21 Days of Fearless: Day 2

by Dian Reid-Jancic· Follow Dian on

As I’m going through this challenge of 21 Days of Fearless, I’m really digging in and looking for areas I can where grow, and the fears that are keeping me from growing there. When I was a kid, I didn’t always make the right decisions. In fact, any decision I made without consulting my parents seemed to be a wrong decision. Part of that was the truth, and part of it was inevitable. Teenagers are unruly, according to parents, and parents just don’t understand, according to teenagers. Until my father found Because I Love You, The Parent Support Group, that was the story of my life. So how does this lead me to fearlessness?

Today I sent the founder (and good friend of mine), Dennis Poncher, an email to let him know I’d like to give back to BILY, Too, The Youth Support Group. As for why I feel the need to give back, the full story is too long for this post, so I’ll give you the abridged version.

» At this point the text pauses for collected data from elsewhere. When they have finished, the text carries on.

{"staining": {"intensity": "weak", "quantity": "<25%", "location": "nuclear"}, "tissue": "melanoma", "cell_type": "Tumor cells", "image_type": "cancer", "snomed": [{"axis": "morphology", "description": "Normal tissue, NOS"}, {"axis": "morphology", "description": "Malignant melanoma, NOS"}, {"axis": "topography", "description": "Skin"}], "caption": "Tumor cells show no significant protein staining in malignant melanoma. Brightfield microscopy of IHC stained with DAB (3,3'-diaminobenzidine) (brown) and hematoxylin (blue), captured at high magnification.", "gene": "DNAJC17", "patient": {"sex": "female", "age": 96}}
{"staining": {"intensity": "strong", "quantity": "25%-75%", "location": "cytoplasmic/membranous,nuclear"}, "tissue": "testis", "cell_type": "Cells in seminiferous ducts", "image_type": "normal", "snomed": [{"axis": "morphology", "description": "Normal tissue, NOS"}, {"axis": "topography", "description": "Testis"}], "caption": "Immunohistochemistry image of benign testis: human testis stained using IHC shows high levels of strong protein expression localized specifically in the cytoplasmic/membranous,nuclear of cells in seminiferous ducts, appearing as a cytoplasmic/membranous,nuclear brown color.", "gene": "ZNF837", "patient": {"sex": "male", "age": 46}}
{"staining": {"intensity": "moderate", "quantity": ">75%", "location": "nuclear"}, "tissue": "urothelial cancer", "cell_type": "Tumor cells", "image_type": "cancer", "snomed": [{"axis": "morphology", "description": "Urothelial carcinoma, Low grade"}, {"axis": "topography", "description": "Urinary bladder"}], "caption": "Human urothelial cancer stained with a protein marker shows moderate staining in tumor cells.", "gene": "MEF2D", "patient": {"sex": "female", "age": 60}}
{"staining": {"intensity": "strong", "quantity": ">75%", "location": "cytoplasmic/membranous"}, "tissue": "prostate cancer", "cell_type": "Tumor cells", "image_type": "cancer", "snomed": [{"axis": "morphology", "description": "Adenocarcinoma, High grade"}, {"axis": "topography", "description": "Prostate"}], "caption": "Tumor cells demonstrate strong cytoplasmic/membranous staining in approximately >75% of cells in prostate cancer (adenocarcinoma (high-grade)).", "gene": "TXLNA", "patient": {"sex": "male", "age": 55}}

I started hanging out with “the wrong crowd” in 7th grade and by 9th grade, I’d been kicked out of two junior high schools and two high schools, and been arrested four times for thefts and possession of drugs. I ran away multiple times, the last for 6 weeks. When I was thirteen my father went to BILY for support, and sent me to BILY, Too for my own support. While I didn’t use the group to its full intention while I attended, a bond was created with the group members and leaders; I trusted them because they didn’t lie to me, they didn’t hurt me, and they weren’t my parents; they understood me. I was able to lean on that bond at the end of my 6 week stint of running away when I realized that I no longer wanted the life of a runaway child. Fear kept me from contacting my parents; trust led me to contact my group leader at BILY, Too. Adam picked me up on the corner of Roscoe and Reseda Blvd, and acted as the buffer between my parents and I when we reunited. I won’t say that everything was peachy from then on out, but it was much better than it would have been had I gone through it alone. That was the real beginning of the necessary repairs on the relationship between my father and I before he would die of cancer 16 years later.

Since graduating from CTI in June, I’ve thought about contacting Dennis a hundred times about running a workshop with the BILY youth. Every time I thought about it, I pictured that lost teenager, running around the streets of the San Fernando Valley, who’d done everything she could to scream out, “I NEED HELP!” and ran away when her parents just didn’t understand her. The thing about that though…it’s been a long time since I was that lost teenager. I’ve done a lot of growing and growing up since then. I am a mature woman with a strong sense of myself and everything I have to offer. I know, like I know, like I KNOW that I can give kids some real life tools so that they don’t have to go through some of the things I went through.

When I sat down to write the email to Dennis this afternoon, I didn’t forget about that teenage girl from nearly 20 years ago; I just didn’t let her write the email. Within myself, I addressed the fears of “I’m not good enough or smart enough to run those workshops” and reminded myself of all the growth I’ve had over the last 20 years. I had butterflies when I clicked SEND, but they weren’t dark butterflies of fear, they were bright butterflies of excitement.